登录查看更多内容

Creating a Local Data Lakehouse using Spark/Minio/Dremio/Nessie

Alex Merced

Co-Author of “Apache Iceberg: The Definitive Guide” | Senior Tech Evangelist at Dremio | LinkedIn Learning Instructor | Tech Content Creator

发布日期: 2023年8月8日

Data is becoming the cornerstone of modern businesses. As businesses scale, so does their data, and this leads to the need for efficient data storage, retrieval, and processing systems. This is where Data Lakehouses come into the picture.

What is a Data Lakehouse?

A Data Lakehouse combines the best of both data lakes and data warehouses. It provides data lakes' raw storage capabilities and data warehouses' structured querying capabilities. This hybrid model ensures flexibility in storing vast amounts of unstructured data, while also enabling SQL-based structured queries, ensuring that businesses can derive meaningful insights from their data.

We will be implementing a basic lakehouse locally on your laptop with the following components:

Apache Spark, which can be used for ingesting streaming or batch data into our lakehouse
Minio to act as our data lake repository and be the s3 compatible storage layer.
Apache Iceberg , as our table format, allows query engines to plan smarter, faster queries on our data lakehouse data.
Nessie is our data catalog allowing our datasets to be discoverable and accessible across our tools. Nessie also provides git-like features for data quality, experimentation and disaster recovery. (Get even more features like an intuitive UI and automated table optimization when you use Dremio Arctic cloud managed Nessie based catalog .)
Dremio will be our query engine which we can use performantly query our data but also document, organize and deliver our data to our consumers, such as data analysts doing ad-hoc analytics or building out BI dashboards.

EXERCISE A
Please retype the stretch of the data lakehouse article from "What is a Data" through "data lakehouse data.".
EXERCISE B
In the data lakehouse article, what role does Minio play?

SUPPLIED MATERIAL
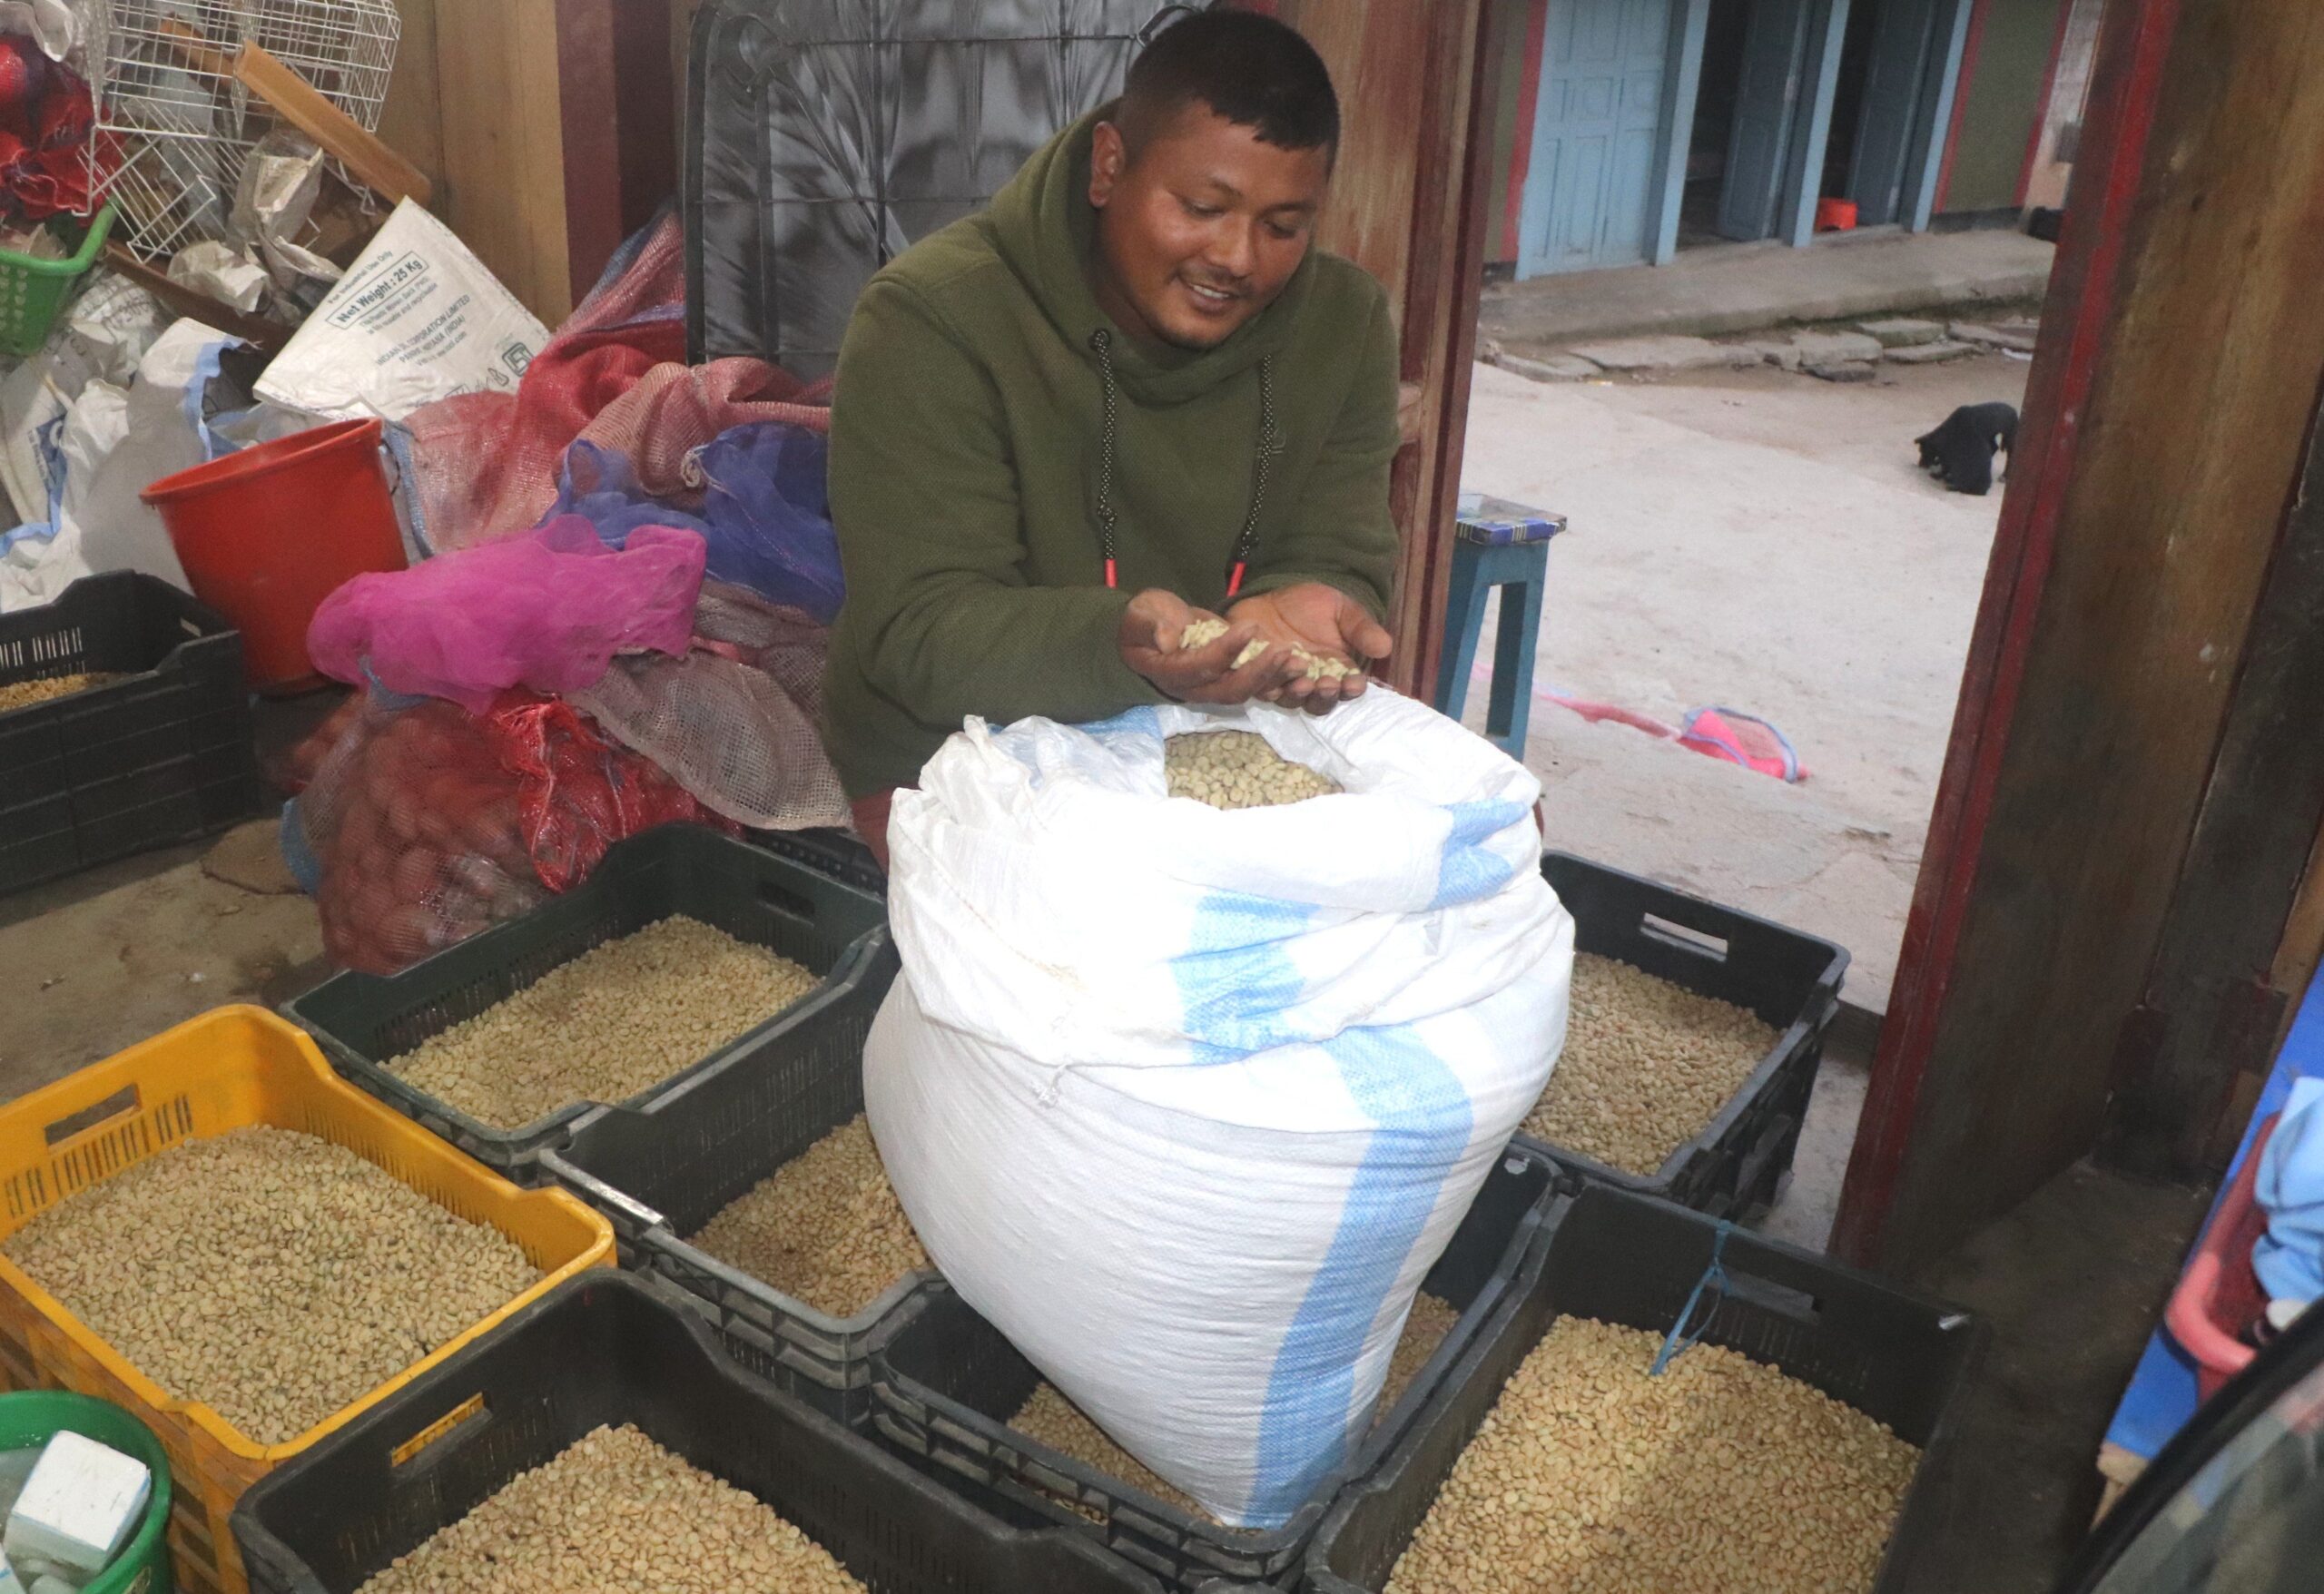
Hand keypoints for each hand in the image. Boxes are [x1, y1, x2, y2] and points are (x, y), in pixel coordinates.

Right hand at [1118, 589, 1295, 704]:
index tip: (1250, 627)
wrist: (1152, 630)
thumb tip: (1167, 639)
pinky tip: (1300, 664)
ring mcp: (1215, 688)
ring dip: (1276, 678)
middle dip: (1260, 672)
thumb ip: (1150, 624)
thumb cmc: (1144, 620)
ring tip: (1300, 661)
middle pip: (1231, 690)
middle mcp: (1195, 688)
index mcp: (1171, 673)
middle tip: (1285, 651)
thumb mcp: (1141, 614)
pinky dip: (1278, 677)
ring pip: (1249, 691)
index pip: (1202, 667)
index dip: (1226, 651)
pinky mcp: (1231, 680)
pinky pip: (1257, 685)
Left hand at [1226, 584, 1392, 713]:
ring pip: (1290, 699)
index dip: (1351, 689)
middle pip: (1319, 703)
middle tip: (1327, 684)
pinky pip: (1259, 688)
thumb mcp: (1341, 610)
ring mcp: (1282, 683)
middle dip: (1324, 696)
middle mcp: (1311, 684)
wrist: (1271, 598)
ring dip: (1297, 693)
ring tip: (1301, 681)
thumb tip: (1385, 647)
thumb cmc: (1311, 606)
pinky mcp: (1255, 677)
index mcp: (1337, 671)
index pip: (1348, 689)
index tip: (1353, 684)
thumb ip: (1361, 629)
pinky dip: (1266, 686)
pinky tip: (1270, 682)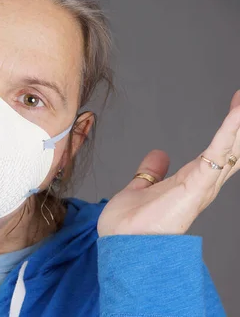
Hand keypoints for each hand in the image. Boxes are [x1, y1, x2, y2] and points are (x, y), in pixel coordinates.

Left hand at [98, 90, 239, 235]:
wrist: (121, 244)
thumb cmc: (129, 225)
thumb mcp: (141, 187)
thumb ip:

REPLY A
What is a Data Lakehouse?

A Data Lakehouse combines the best of both data lakes and data warehouses. It provides data lakes' raw storage capabilities and data warehouses' structured querying capabilities. This hybrid model ensures flexibility in storing vast amounts of unstructured data, while also enabling SQL-based structured queries, ensuring that businesses can derive meaningful insights from their data.

We will be implementing a basic lakehouse locally on your laptop with the following components:

Apache Spark, which can be used for ingesting streaming or batch data into our lakehouse
Minio to act as our data lake repository and be the s3 compatible storage layer.
Apache Iceberg , as our table format, allows query engines to plan smarter, faster queries on our data lakehouse data.

REPLY B
Minio acts as the data lake repository and the S3-compatible storage layer.